[Records excerpted from a collection]
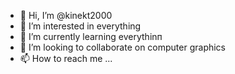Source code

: - 👋 Hi, I’m @kinekt2000
- 👀 I’m interested in everything
- 🌱 I’m currently learning everythinп
- 💞️ I’m looking to collaborate on computer graphics
- 📫 How to reach me ...

<!---
kinekt2000/kinekt2000 is a ✨ special ✨ repository because its `README.md` (this file) appears on your GitHub profile.
You can click the Preview link to take a look at your changes.
--->
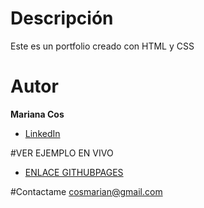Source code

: # Descripción
Este es un portfolio creado con HTML y CSS

# Autor
**Mariana Cos**

- [LinkedIn](https://www.linkedin.com/in/mariana-cos-b4a9a554/)

#VER EJEMPLO EN VIVO
- [ENLACE GITHUBPAGES](https://cosmarian.github.io/mi-portolio)

#Contactame
cosmarian@gmail.com
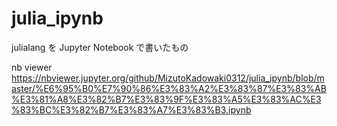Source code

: # julia_ipynb
julialang を Jupyter Notebook で書いたもの

nb viewer
https://nbviewer.jupyter.org/github/MizutoKadowaki0312/julia_ipynb/blob/master/%E6%95%B0%E7%90%86%E3%83%A2%E3%83%87%E3%83%AB%E3%81%A8%E3%82%B7%E3%83%9F%E3%83%A5%E3%83%AC%E3%83%BC%E3%82%B7%E3%83%A7%E3%83%B3.ipynb
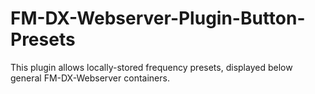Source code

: # FM-DX-Webserver-Plugin-Button-Presets
This plugin allows locally-stored frequency presets, displayed below general FM-DX-Webserver containers.
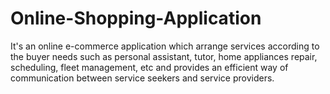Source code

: # Online-Shopping-Application

It's an online e-commerce application which arrange services according to the buyer 
needs such as personal assistant, tutor, home appliances repair, scheduling, fleet management, etc 
and provides an efficient way of communication between service seekers and service providers.
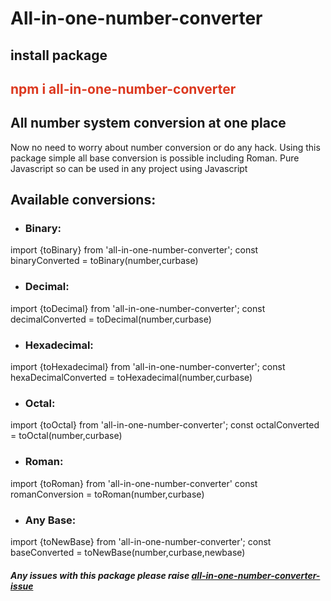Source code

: # All-in-one-number-converter
## install package
<h2 style="color:#DC381F">npm i all-in-one-number-converter</h2>

## All number system conversion at one place

Now no need to worry about number conversion or do any hack.
Using this package simple all base conversion is possible including Roman.
Pure Javascript so can be used in any project using Javascript

## Available conversions:

- ### Binary:
import {toBinary} from 'all-in-one-number-converter';
const binaryConverted = toBinary(number,curbase)

- ### Decimal:
import {toDecimal} from 'all-in-one-number-converter';
const decimalConverted = toDecimal(number,curbase)

- ### Hexadecimal:
import {toHexadecimal} from 'all-in-one-number-converter';
const hexaDecimalConverted = toHexadecimal(number,curbase)

- ### Octal:
import {toOctal} from 'all-in-one-number-converter';
const octalConverted = toOctal(number,curbase)

- ### Roman:
import {toRoman} from 'all-in-one-number-converter'
const romanConversion = toRoman(number,curbase)

- ### Any Base:
import {toNewBase} from 'all-in-one-number-converter';
const baseConverted = toNewBase(number,curbase,newbase) 

#### *Any issues with this package please raise [all-in-one-number-converter-issue](https://github.com/IPradyumnaDebnath/all-in-one-number-converter/issues/new "all-in-one-number-converter-issue")*
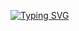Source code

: [![Typing SVG](https://readme-typing-svg.demolab.com?font=Roboto&pause=1000&color=00CEC8&width=435&lines=Hello+Friend!+%F0%9F%98%B8;Welcome+to+my+Profile!+%F0%9F%AB%A1;I'm+Alan+%22The+Brighter%22+Rodrigues+%F0%9F%91%8B;I+Love+Computer+Science+%F0%9F%A7%91%E2%80%8D%F0%9F%92%BB%2C+3D+Art+%F0%9F%A7%91%E2%80%8D%F0%9F%8E%A8+and+Cybersecurity%F0%9F%95%B5%EF%B8%8F)](https://git.io/typing-svg)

▸ **TASK TO COMPLETE**
Could the entries above be printed again exactly, apart from the pictures?

▸ **COMPLETED EXERCISE**
Source code

: - 👋 Hi, I’m @kinekt2000
- 👀 I’m interested in everything
- 🌱 I’m currently learning everythinп
- 💞️ I’m looking to collaborate on computer graphics
- 📫 How to reach me ...

<!---
kinekt2000/kinekt2000 is a ✨ special ✨ repository because its `README.md` (this file) appears on your GitHub profile.
You can click the Preview link to take a look at your changes.
--->
Source code

: # Descripción
Este es un portfolio creado con HTML y CSS

# Autor
**Mariana Cos**

- [LinkedIn](https://www.linkedin.com/in/mariana-cos-b4a9a554/)

#VER EJEMPLO EN VIVO
- [ENLACE GITHUBPAGES](https://cosmarian.github.io/mi-portolio)

#Contactame
cosmarian@gmail.com
Source code

: # julia_ipynb
julialang を Jupyter Notebook で書いたもの

nb viewer
https://nbviewer.jupyter.org/github/MizutoKadowaki0312/julia_ipynb/blob/master/%E6%95%B0%E7%90%86%E3%83%A2%E3%83%87%E3%83%AB%E3%81%A8%E3%82%B7%E3%83%9F%E3%83%A5%E3%83%AC%E3%83%BC%E3%82%B7%E3%83%A7%E3%83%B3.ipynb
Source code

: # FM-DX-Webserver-Plugin-Button-Presets
This plugin allows locally-stored frequency presets, displayed below general FM-DX-Webserver containers.
Source code

: # Online-Shopping-Application

It's an online e-commerce application which arrange services according to the buyer 
needs such as personal assistant, tutor, home appliances repair, scheduling, fleet management, etc 
and provides an efficient way of communication between service seekers and service providers.
Source code

: # All-in-one-number-converter
## install package
<h2 style="color:#DC381F">npm i all-in-one-number-converter</h2>

## All number system conversion at one place

Now no need to worry about number conversion or do any hack.
Using this package simple all base conversion is possible including Roman.
Pure Javascript so can be used in any project using Javascript

## Available conversions:

- ### Binary:
import {toBinary} from 'all-in-one-number-converter';
const binaryConverted = toBinary(number,curbase)

- ### Decimal:
import {toDecimal} from 'all-in-one-number-converter';
const decimalConverted = toDecimal(number,curbase)

- ### Hexadecimal:
import {toHexadecimal} from 'all-in-one-number-converter';
const hexaDecimalConverted = toHexadecimal(number,curbase)

- ### Octal:
import {toOctal} from 'all-in-one-number-converter';
const octalConverted = toOctal(number,curbase)

- ### Roman:
import {toRoman} from 'all-in-one-number-converter'
const romanConversion = toRoman(number,curbase)

- ### Any Base:
import {toNewBase} from 'all-in-one-number-converter';
const baseConverted = toNewBase(number,curbase,newbase) 

#### *Any issues with this package please raise [all-in-one-number-converter-issue](https://github.com/IPradyumnaDebnath/all-in-one-number-converter/issues/new "all-in-one-number-converter-issue")*
Source code

: [![Typing SVG](https://readme-typing-svg.demolab.com?font=Roboto&pause=1000&color=00CEC8&width=435&lines=Hello+Friend!+%F0%9F%98%B8;Welcome+to+my+Profile!+%F0%9F%AB%A1;I'm+Alan+%22The+Brighter%22+Rodrigues+%F0%9F%91%8B;I+Love+Computer+Science+%F0%9F%A7%91%E2%80%8D%F0%9F%92%BB%2C+3D+Art+%F0%9F%A7%91%E2%80%8D%F0%9F%8E%A8+and+Cybersecurity%F0%9F%95%B5%EF%B8%8F)](https://git.io/typing-svg)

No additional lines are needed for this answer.